Kansas City returns to market as looming federal dollars take edge off rating hit

Bonds

Kansas City, Missouri, heads back into the market with an appropriation-backed issue this week as city officials deliberate how best to use $195 million of new federal aid to weather the COVID-19 fiscal storm that last month drew a rating downgrade.

The city will receive the money in two tranches over the next year under the American Rescue Plan signed by President Biden. “The thinking is to replenish the [budgetary] fund balance” that was tapped to counter tax losses and then also to consider what actions could be taken to offset budget cuts, said city Treasurer Kim Carter. “It’s a huge plus and a relief.”

The $186.4 million deal being sold Wednesday comes in four series including $64 million of new money special obligation paper, $68.4 million of taxable special obligation new money and refunding bonds, $49.1 million of taxable special obligation refunding bonds for the downtown district, and $4.9 million special obligation main streetcar extension bonds.

Proceeds will finance bridge, garage and other projects — including an extension of the city’s streetcar system — and refund debt for about $4.5 million in savings. Citi is the senior manager. Hilltop Securities Inc. and Moody Reid are advising the city. Kutak Rock LLP and Hardwick Law Firm LLC are co-bond counsel.

$4.9 million of the bond proceeds will be used for a streetcar extension.

KC Streetcar Authority

The city will take refunding savings upfront, Carter said. The city will also push off maturities coming due for its KC Live project from 2022-2026 to 2034-2040, which will provide budgetary relief.

The issue follows the competitive sale March 23 of $75 million of new money and refunding general obligation bonds under a 2017 $800 million voter-approved authorization.

Ahead of the March GO sale, Moody’s lowered the city’s GO rating one notch to Aa3 from Aa2 and the appropriation bonds to A2 from A1. The outlook is stable. The appropriation bonds carry a two-notch distinction from the city’s GOs given the less essential nature of some projects.

“The downgrade … reflects the material disruption to the city’s economy due to the coronavirus pandemic, particularly with regards to economically sensitive revenue streams and the severe contraction of operating reserves that will occur through fiscal 2022,” Moody’s said.

The fiscal pressures from the pandemic are heightened given the city’s “deepening leverage comprised of a high debt burden and growing pension liabilities,” the rating agency added.
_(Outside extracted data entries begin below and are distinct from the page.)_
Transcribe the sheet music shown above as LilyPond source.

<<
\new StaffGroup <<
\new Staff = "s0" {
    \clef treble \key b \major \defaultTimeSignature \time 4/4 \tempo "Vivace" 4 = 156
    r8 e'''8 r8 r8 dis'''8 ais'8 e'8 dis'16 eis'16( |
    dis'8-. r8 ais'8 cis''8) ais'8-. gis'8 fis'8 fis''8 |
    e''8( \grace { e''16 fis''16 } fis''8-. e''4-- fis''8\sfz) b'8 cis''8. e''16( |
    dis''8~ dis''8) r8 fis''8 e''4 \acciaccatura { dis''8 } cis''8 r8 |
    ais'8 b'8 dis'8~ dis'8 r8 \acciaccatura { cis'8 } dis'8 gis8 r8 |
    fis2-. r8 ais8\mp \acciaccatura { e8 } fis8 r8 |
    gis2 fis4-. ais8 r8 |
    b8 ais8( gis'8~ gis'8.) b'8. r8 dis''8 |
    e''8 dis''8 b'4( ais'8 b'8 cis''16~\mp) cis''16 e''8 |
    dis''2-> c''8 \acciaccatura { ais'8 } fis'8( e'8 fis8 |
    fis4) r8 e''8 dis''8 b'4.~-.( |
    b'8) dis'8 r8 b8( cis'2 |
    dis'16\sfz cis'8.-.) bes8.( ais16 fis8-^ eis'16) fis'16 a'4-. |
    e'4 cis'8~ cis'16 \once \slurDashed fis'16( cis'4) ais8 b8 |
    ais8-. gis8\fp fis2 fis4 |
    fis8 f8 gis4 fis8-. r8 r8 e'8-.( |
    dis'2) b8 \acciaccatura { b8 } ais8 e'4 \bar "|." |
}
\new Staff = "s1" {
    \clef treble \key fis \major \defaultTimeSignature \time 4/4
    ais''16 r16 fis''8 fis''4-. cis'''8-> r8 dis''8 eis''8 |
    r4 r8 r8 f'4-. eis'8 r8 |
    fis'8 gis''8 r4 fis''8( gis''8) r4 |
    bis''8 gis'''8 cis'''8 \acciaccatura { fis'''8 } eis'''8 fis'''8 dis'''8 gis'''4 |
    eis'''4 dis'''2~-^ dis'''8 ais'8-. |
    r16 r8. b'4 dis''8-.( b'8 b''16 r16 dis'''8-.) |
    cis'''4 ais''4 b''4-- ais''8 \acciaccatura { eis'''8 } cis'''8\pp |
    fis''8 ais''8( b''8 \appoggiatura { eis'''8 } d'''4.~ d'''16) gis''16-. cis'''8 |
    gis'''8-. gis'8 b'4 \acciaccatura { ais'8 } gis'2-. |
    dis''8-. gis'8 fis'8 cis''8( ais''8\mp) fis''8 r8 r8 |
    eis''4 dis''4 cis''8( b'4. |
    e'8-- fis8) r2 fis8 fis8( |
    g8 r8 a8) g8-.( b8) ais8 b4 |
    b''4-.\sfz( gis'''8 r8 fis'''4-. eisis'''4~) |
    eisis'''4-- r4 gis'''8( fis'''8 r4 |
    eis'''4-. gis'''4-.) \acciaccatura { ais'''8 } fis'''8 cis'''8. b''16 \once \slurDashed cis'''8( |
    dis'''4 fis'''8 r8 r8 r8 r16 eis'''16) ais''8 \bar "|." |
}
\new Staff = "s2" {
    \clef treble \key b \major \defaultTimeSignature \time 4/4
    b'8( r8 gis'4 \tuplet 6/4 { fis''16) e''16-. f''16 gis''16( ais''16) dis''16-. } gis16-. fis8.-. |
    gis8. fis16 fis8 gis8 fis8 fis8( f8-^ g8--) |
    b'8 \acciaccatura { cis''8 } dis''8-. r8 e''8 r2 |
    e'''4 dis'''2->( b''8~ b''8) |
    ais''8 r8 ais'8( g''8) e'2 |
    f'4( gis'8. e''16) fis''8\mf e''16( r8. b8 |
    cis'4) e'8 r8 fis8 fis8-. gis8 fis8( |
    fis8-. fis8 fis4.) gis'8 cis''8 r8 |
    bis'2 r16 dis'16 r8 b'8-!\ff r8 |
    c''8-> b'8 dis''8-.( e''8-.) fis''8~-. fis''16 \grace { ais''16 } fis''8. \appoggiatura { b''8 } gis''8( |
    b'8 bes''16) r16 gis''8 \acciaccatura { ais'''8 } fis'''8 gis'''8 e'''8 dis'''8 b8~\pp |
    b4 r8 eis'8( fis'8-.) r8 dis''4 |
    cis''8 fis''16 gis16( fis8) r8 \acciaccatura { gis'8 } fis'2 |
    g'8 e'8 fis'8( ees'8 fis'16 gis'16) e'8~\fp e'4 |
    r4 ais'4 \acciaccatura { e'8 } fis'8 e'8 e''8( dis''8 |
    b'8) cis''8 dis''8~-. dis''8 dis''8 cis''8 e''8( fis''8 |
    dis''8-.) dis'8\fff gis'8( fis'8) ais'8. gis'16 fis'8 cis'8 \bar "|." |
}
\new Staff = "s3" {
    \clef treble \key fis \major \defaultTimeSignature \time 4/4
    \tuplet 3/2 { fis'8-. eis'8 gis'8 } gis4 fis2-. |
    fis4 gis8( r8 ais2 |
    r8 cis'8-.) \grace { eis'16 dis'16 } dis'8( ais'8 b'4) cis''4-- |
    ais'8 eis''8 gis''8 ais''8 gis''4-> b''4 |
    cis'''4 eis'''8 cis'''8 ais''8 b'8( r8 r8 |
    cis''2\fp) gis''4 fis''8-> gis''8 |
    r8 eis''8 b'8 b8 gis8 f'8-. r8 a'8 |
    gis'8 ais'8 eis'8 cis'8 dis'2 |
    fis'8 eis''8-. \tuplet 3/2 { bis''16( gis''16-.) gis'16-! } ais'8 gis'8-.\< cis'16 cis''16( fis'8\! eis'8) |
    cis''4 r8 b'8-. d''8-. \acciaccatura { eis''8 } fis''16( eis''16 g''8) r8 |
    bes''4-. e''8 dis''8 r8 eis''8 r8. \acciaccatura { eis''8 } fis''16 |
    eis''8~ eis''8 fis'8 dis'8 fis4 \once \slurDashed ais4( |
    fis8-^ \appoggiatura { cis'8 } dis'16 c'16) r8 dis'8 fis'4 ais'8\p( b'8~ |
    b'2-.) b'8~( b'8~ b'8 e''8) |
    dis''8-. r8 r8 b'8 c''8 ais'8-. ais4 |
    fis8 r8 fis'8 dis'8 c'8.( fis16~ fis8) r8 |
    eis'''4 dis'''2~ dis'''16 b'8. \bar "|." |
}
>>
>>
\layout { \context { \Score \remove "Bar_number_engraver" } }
The city suffered declines of between 5% and 70% in key revenue sources that make up about $1.15 billion in annual revenues resulting in a $50 million deficit for the fiscal year that runs through April 30 ,after taking into account savings from budget cuts and reserve draws, according to offering documents.

The city implemented furloughs and a hiring freeze for some positions, cut $21.5 million in expenditures and raised $2.1 million from ambulance fees. The federal CARES Act helped close the gap, providing $30.5 million to the city from county government to cover COVID-19 expenses. The City Council late last month passed a $1.7 billion budget for the next fiscal year.

The city will head into the market with the fate of its earnings tax to be decided by voters Tuesday. The earnings and profit tax generates about $244 million annually making it the city’s top revenue source. Sales taxes that generate about $240 million to the city’s $1 billion-plus of revenue collections.

The earnings tax goes to voters every five years and in recent elections it has easily won renewal. If voters were to reject it, the city would begin phasing it out in the next calendar by 10% reductions annually over 10 years. That gives the city breathing room to make up for the lost revenue.

S&P Global Ratings last week affirmed the city’s AA GO rating and AA-minus special obligation rating, which is one notch lower due to the annual appropriation requirement. The outlook is stable.

“The stable outlook reflects our view of the city’s very strong management and broad and diverse economy,” said S&P analyst David Smith. “Kansas City has historically shown strong managerial capacity to maintain reserves consistently at its policy level, coupled with balanced or positive general fund operations. Based on recent performance and management projections, we expect this trend will likely continue as COVID-19 recedes.” The city has about $1.5 billion of GO and special obligation debt outstanding.